From the cited study:
We did not consider the use of respirators (... such as N95 and P2 masks...) in the community. Respirators are tight-fitting masks that can protect the wearer from fine particles (37) and should provide better protection against influenza virus exposures when properly worn
Interesting how you skipped that part out of your quotes.
What Swann failed to point out - the presumed source of your conspiracies here - is that a few weeks later, this was published:
Xiao et al. concluded that masks did not support a substantial effect on the transmission of influenza from 7 studies [6]. On the contrary, Jefferson et al. suggested that wearing masks significantly decreased the spread of SARS (OR = 0.32; 95% CI 0.25–0.40; I2 = 58.4%) [9]. Up to date, existing evidence on the effectiveness of the use of masks to prevent respiratory viral transmission contradicts each other. Therefore, we performed a systematic review and meta-analysis to evaluate the effectiveness of the use of masks to prevent laboratory-confirmed respiratory virus transmission.
Use of masks by healthcare workers (HCWs) and non-healthcare workers (Non-HCWs) can reduce the risk of respiratory virus infection by 80%
Science is messier than you want to believe. When some new, unheard of situation happens, it takes time and effort to get to an ultimate consensus. Some studies find one answer, others find another. That's why there have been 23,000 papers published on CoViD-19 since its inception until mid-May, a number that continues to double every 20 days from that point.
Stop expecting a single paper to be the final nail in a given coffin. And, read the actual paper properly
I didn't say this study looked at N95, but most studies...conclude... even for N95, but I was wrong in what I said there in recalling the conclusions of other papers as N95 masks do make a difference compared to cloth masks. There are studies looking at cloth, medical and N95 masks, like 10.1136/bmjopen-2014-006577 concluding 97% of flu particles go through cloth masks.
Science is messy indeed. I was just using 1 paper from the CDC, but there are more like the one above. Evidence against a hypothesis weighs a lot. "Are masks effective" with data showing they aren't is important to demonstrate. Previous publications said how ineffective cloth masks were, or how viruses passed through cloth masks at a high rate and afforded little protection. And that was before the pandemic. Fauci and the Surgeon General were telling people that masks shouldn't be worn in April. Why did that change now? Maybe it's better data like you point out. Thanks for the quote from the May study, I'll look at it and the 21 studies they included in their analysis. Nullified your vote on your comment for a more accurate representation of comment popularity.

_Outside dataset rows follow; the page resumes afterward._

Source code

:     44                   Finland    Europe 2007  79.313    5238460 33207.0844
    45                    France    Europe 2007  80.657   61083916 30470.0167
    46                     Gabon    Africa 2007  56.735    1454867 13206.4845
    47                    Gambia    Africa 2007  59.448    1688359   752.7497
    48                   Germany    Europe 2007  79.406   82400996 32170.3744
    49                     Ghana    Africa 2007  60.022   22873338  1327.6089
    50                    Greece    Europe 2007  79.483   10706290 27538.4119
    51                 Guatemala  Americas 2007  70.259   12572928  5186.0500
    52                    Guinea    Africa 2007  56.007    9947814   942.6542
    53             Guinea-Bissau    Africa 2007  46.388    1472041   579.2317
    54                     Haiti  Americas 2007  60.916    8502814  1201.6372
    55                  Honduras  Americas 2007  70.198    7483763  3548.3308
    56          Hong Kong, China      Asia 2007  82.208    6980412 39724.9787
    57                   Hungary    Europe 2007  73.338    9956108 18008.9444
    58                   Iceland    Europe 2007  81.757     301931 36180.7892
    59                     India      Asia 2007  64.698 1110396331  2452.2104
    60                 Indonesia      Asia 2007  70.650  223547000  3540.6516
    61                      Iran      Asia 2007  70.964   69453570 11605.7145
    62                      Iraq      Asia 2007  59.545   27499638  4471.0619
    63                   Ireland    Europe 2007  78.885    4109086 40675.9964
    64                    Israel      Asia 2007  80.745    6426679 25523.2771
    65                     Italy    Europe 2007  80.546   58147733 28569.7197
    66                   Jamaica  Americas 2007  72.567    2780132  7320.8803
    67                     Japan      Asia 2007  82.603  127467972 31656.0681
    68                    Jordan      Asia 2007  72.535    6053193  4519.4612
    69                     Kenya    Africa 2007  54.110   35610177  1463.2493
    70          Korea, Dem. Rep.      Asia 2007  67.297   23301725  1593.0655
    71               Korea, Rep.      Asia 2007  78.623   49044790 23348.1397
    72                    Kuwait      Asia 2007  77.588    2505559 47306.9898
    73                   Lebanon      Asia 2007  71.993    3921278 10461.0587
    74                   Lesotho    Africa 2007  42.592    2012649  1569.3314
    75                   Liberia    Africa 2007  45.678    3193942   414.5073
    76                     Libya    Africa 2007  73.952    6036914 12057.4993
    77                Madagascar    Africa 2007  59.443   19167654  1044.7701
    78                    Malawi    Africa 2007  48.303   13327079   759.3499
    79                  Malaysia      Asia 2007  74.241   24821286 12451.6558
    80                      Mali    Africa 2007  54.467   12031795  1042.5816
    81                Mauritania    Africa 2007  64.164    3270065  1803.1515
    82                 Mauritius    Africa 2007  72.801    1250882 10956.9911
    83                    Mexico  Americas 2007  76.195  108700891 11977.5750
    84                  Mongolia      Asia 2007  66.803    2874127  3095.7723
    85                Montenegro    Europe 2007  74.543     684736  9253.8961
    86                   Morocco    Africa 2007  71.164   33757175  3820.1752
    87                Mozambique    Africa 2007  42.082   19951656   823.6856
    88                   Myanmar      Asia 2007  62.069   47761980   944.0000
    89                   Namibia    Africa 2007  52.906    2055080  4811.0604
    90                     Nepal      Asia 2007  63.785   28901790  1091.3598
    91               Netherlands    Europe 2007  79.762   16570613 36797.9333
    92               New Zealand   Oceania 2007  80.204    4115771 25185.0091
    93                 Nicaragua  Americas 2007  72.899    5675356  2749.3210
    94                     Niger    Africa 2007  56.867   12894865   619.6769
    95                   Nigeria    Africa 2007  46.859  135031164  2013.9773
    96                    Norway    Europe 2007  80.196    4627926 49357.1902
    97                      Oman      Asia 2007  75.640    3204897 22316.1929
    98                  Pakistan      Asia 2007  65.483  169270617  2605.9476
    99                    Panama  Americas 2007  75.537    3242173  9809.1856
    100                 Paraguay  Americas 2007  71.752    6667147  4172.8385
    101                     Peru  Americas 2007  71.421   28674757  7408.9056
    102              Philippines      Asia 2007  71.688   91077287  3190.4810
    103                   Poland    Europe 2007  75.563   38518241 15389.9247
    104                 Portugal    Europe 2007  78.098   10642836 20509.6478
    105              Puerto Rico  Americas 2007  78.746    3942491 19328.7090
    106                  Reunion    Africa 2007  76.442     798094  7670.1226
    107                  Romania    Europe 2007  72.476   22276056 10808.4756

I just want to chime in on one point that you make here, that US officials insisted that masks were not effective in reducing infection rates and DID NOT recommend people wear masks from January to April 2020 (approx.). Then suddenly they did a 180 and officials began recommending and in some places mandating the use of face masks.
Trump recently started wearing a mask, when? Was it in July?
After he refused to wear it for 6 months. Now he quasi-supports masks? This is schizophrenic (no offence to people who have schizophrenia). The amount of contradictory information coming from his administration and throughout media is unbelievable.
The level of incompetence is mind numbing.
This is an immense problem and 1 factor why the US is suffering the worst of this pandemic. Something that is rarely mentioned is the MASSIVE failure of the US healthcare system in dealing with this. I think that this is a greater issue than masks, it's the totality of the response that has been a total disaster right from the beginning.
The flip flopping of the US has been quite staggering indeed. Most countries have suffered from this somewhat since its a totally unprecedented situation and nobody was trained for it. The UK for example attempted the herd immunity thing, only to realise it didn't make sense, and their policies on who can go where, when and in what numbers has been extremely messy too, from designing tracing apps to dumping it and just going with Google/Apple, to family bubbles, to no sex with your neighbours and dumping that within a few days! It's pretty wild to watch from a country which has already moved on
Thanks for the counter vote, it functioned for visibility, its purpose already being served since you replied - removed my own vote too, didn't expect others would top it up.
The study you put here states:
And this is the part most people tend to gloss over unfortunately. MORE research seems like a pain and a waste of time to casual readers. So I think I'm talking to myself as much as you that we need to make very clear that one study is not = the answer, in any scenario, and where possible, use meta-analyses rather than individual studies
One thing I like to do to keep my personal views in check is to read carefully the 'discussion' section in publications, probably most have this but not all. This is where they often highlight the flaws and inconsistencies in their methodologies, and sometimes it can be the difference between me having a conclusion or dumping the idea entirely.